As we know from previous knowledge, the value of “n” gives us information about the drug release mechanism. According to the previous knowledge, the value of “n” less than 0.45 indicates that drug release follows the diffusion mechanism, while higher than 0.90 indicates that drug release follows the erosion mechanism. However, a value in the range of 0.45 to 0.90 shows that drug release is the combination of both diffusion and erosion mechanisms [36, 56]. According to the results in Table S4, the value of “n” is in the range of 0.5 to 0.6, showing that the release of the drug followed a complex mechanism in which both the erosion and diffusion processes are involved. In a more conclusive form, we can say that the release of the drug was due to the irregular and nonuniform cross-linking of the core shell with each other through PEG and the highly swelling capability of the network formed in the hydrogel. These results suggest that the prepared composite hydrogel PEG-CS can be used for the effective sustained release of the drugs.

4 Conclusions

In the present study, we successfully fabricated the hydrogels of virgin PEGDA and PEG-CS through free radical polymerization. The fabrication was confirmed by different analytical techniques, including SEM, FTIR, and XRD analyses.
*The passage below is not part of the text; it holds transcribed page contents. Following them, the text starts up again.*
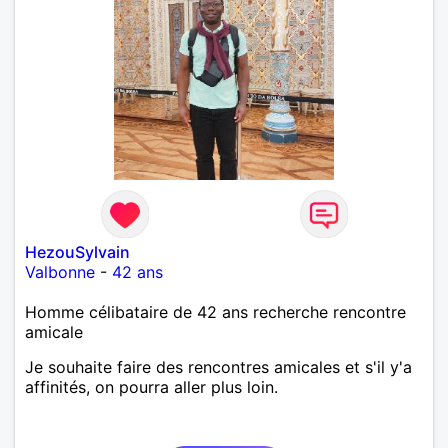
HezouSylvain
Valbonne
-
42 ans
Homme célibataire de 42 ans recherche rencontre
amicale
Je souhaite faire des rencontres amicales et s'il y'a
affinités, on pourra aller plus loin.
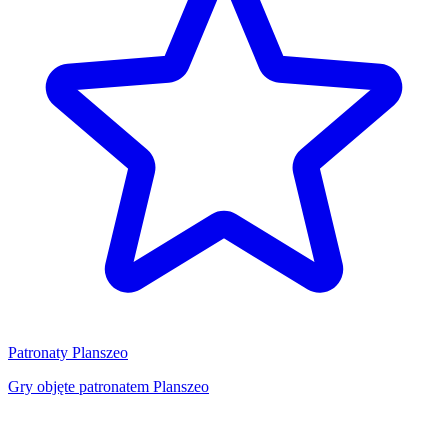
Patronaty Planszeo
Gry objęte patronatem Planszeo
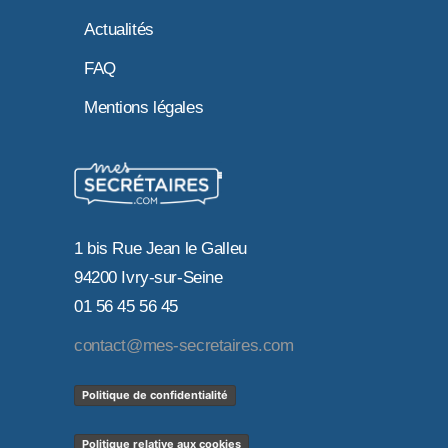
Actualités
FAQ
Mentions légales
1 bis Rue Jean le Galleu
94200 Ivry-sur-Seine
01 56 45 56 45
contact@mes-secretaires.com
Politique de confidentialité
Politique relative aux cookies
The thermal stability and swelling ratios of the PEG-CS hydrogels were higher than virgin PEGDA hydrogels. The swelling ratio was found to be 130% for virgin PEGDA hydrogel, while for PEG-CS composite hydrogel was 225%. Furthermore, ciprofloxacin was used as a model drug to investigate the loading efficiency of PEG-CS at different pHs, times, and concentrations. Maximum loading was found at pH 8 and a time of 8 h, while it increased with an increase in the concentration of the drug in the solution. The drug-loaded hydrogels were further studied for a controlled release study of the loaded drug at pH 7.4 and 37 °C, and it was found that the release occurs slowly, up to 80% in 24 h. From all the data, it can be said the PEG-CS composite hydrogel, having a high amount of CS latex, is an efficient drug delivery system that can be applied to control the loading and release of the drug.